By Barbara Kollmeyer and Michael Kitchen, MarketWatch
MADRID (MarketWatch) — Losses for crude-oil futures ramped up Friday, as a stronger U.S. dollar and supply concerns helped dampen appetite for the commodity.
As well, the Organization of Petroleum Exporting Countries left its key oil and supply demand forecasts steady, but warned of headwinds to come that could change its outlook.
Benchmark U.S. crude-oil futures for June delivery CLM3 -0.94% tripled losses seen from Asia, down 68 cents, or 0.7%, to sell for $95.71 a barrel, extending the contract’s 23-cent retreat in Thursday’s floor trade on the New York Mercantile Exchange.
Likewise, rival London-traded benchmark June Brent crude UK:LCOM3 -0.74% pulled 54 cents, or 0.5%, lower to $103.94 a barrel.
Mounting gains for the U.S. dollar were pushing the oil futures downward, as appreciation in the greenback tends to depress buying as it makes oil and other dollar-denominated commodities more expensive to holders of other currencies. The dollar busted through the psychologically important level of 100 yen USDJPY +1.03% on Thursday in the U.S. after upbeat weekly jobless claims. The dollar last traded at ÂĄ101.68.
Midday Friday in East Asia, the ICE dollar index DXY +0.36% had risen to 82.937 from its 82.687 level late Thursday in North America.

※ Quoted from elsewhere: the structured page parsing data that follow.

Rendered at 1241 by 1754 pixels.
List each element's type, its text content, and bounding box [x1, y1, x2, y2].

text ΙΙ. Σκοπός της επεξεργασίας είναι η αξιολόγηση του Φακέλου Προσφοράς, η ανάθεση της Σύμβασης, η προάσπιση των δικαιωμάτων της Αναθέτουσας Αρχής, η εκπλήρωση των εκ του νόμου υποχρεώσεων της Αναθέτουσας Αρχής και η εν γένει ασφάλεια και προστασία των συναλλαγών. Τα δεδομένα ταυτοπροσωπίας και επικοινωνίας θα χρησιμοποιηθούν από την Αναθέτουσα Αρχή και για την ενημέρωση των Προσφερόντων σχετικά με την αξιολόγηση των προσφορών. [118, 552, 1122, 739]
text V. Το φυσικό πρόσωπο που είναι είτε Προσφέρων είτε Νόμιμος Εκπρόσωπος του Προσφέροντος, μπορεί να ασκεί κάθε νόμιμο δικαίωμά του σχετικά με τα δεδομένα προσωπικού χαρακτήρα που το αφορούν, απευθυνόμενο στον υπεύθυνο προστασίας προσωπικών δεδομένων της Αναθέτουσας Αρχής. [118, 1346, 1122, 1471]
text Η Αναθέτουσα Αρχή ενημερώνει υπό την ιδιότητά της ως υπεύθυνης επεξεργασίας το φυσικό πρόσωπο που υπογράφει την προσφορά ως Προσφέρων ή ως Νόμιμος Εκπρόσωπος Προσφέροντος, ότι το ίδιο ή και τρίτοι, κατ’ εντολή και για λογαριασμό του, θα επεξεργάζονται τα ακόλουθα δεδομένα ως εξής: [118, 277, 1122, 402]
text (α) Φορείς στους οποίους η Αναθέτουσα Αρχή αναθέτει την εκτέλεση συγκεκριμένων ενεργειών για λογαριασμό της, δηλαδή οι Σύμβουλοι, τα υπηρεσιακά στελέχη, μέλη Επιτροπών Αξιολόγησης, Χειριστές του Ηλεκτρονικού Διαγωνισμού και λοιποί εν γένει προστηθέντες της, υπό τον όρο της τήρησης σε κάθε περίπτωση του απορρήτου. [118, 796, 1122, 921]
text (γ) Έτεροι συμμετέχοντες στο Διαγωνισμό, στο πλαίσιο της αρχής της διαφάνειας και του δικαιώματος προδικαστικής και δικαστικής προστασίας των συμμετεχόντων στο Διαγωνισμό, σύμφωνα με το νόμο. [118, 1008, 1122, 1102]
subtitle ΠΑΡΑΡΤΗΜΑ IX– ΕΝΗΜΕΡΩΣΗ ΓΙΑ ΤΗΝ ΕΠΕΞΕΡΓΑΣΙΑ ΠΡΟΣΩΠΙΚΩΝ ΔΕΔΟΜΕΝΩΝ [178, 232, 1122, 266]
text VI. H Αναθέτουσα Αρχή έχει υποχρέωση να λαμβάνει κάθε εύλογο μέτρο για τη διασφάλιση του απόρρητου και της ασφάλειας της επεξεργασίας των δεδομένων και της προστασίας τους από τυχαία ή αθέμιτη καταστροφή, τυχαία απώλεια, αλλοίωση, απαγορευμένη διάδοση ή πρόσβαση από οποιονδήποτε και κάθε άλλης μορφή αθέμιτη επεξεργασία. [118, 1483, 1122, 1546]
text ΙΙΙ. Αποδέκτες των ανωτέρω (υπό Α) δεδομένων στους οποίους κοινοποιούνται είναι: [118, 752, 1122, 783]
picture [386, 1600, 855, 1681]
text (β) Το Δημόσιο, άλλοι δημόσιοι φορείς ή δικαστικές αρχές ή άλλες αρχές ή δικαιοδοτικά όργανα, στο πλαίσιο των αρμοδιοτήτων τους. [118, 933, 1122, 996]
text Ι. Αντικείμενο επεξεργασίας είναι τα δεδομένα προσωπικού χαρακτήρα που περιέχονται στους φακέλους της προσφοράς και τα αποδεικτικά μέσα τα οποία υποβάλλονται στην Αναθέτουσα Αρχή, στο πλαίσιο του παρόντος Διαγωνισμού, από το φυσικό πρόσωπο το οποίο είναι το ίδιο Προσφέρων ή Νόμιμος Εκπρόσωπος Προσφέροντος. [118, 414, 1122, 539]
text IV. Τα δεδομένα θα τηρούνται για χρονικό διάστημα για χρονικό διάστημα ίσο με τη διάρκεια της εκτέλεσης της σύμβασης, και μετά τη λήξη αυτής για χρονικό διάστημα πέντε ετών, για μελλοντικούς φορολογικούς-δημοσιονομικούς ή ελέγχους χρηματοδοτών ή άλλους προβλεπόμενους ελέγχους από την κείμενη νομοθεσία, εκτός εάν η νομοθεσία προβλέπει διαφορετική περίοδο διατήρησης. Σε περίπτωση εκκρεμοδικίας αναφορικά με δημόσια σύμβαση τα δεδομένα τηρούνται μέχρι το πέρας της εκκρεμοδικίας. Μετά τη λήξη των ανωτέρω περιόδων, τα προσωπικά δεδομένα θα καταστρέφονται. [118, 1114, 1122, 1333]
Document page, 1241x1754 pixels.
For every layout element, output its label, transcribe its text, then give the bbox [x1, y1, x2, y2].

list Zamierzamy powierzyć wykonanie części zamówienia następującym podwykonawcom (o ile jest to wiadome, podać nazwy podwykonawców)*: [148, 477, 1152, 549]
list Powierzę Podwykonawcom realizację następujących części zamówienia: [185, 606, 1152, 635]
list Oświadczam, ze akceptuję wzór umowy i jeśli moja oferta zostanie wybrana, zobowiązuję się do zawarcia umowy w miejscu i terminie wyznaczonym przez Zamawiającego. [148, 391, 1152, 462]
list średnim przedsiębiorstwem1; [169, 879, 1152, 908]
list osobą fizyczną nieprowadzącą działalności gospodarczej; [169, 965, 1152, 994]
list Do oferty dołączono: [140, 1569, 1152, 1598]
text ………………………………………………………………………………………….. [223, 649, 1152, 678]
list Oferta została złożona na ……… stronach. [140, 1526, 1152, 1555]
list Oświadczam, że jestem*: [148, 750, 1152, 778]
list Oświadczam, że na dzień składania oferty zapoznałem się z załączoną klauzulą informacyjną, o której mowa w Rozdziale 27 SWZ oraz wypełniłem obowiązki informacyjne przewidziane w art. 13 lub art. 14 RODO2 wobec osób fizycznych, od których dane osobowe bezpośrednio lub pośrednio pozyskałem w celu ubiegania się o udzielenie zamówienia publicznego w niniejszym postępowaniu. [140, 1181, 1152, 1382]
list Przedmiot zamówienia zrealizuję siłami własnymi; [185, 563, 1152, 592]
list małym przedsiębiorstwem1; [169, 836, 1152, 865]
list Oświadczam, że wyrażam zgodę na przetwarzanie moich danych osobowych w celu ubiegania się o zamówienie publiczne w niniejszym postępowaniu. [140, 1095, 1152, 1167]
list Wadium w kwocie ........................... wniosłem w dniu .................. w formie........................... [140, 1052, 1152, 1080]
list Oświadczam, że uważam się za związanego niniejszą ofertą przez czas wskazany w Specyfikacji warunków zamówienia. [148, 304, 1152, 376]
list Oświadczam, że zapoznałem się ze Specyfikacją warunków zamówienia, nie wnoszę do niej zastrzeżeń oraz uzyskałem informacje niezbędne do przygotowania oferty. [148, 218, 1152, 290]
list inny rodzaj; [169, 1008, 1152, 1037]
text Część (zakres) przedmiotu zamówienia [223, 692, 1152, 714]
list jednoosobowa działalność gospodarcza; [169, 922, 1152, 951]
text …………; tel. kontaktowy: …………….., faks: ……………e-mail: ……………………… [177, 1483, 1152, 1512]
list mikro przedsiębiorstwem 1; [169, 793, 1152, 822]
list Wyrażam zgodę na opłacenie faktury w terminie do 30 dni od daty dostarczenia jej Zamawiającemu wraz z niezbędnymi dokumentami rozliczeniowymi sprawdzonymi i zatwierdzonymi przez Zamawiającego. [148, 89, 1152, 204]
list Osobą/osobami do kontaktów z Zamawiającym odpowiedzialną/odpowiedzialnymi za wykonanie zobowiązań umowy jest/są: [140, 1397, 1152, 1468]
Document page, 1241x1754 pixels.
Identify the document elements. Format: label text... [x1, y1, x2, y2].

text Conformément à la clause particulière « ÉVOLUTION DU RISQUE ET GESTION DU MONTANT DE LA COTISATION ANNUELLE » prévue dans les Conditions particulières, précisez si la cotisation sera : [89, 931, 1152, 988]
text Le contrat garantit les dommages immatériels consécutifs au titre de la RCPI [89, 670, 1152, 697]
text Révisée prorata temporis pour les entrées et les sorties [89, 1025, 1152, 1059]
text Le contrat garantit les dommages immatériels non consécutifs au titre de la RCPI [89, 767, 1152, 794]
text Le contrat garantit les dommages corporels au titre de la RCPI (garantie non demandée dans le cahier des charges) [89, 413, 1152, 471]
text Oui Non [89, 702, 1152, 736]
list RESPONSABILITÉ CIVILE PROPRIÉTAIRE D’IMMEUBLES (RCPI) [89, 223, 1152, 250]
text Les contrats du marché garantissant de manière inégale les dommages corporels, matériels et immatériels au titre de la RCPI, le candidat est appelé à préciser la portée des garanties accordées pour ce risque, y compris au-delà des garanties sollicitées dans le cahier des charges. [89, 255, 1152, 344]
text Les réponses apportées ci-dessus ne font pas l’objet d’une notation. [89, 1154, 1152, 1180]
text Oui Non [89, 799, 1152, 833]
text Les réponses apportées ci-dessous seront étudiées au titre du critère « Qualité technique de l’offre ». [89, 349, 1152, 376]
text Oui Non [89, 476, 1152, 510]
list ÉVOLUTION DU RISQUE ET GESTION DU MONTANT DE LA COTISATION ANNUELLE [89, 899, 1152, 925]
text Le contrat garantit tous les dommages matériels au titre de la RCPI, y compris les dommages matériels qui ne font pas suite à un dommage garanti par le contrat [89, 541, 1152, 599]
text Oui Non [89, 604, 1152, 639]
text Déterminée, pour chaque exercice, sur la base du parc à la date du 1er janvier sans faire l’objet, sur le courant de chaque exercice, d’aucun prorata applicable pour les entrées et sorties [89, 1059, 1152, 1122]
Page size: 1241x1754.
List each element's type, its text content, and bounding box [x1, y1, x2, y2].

Supply and demand fundamentals were also in focus ahead of the Ahead of the bloc’s May 31 summit, OPEC said demand grew less than expected in the first quarter of the year, but left its overall forecast unchanged at a rise of 800,000 barrels a day. It remains of the opinion that consumption will increase in the second half of 2013.
But it struck a cautious tone: “While at the beginning of the year it looked as if further momentum was building up, the continued decline in the euro zone, the significant deceleration in the first quarter in some of the Asian economies and the recently acknowledged slow-down in Russia all have the potential to again push growth down slightly further,” OPEC said.
Ahead of the OPEC update, Dow Jones Newswires cited U.K.-based tanker tracker Oil Movements as saying Thursday that OPEC producers’ seaborne oil shipments were slated to rise by a little over 1% in the four weeks to May 25. The shipments were mainly from the Middle East and excluded exports from Angola and Ecuador, the report said.
In terms of the U.S. supply picture, Citi Futures analysts cited what they saw as a disconnect between current Nymex crude prices and oil inventory levels as reported by the Department of Energy.
“We remain concerned that nearby [Nymex crude] prices not too far from their $98.24-per-barrel high ... for the year to date set back in January are a bit inconsistent with DOE commercial crude stocks that are the highest since at least 1981,” they wrote late Thursday.
“We still see some chance for crude-oil inventories to rise somewhat further before seasonally higher refinery crude runs start working them down again,” they wrote, suggesting clients short U.S. crude if it reaches an entry point of $94.20.
In other energy-futures action, natural gas for June delivery NGM13 -1.03% gave up 3 cents, or 0.8%, to trade at $3.95 per million British thermal units, while June heating oil HOM3 -0.96% lost 2 cents, or 0.8%, to $2.91 a barrel.
June gasoline RBM3 -0.66% slipped a cent, representing a 0.5% loss, to sit at $2.87 a gallon after falling 1.1% in Thursday trade.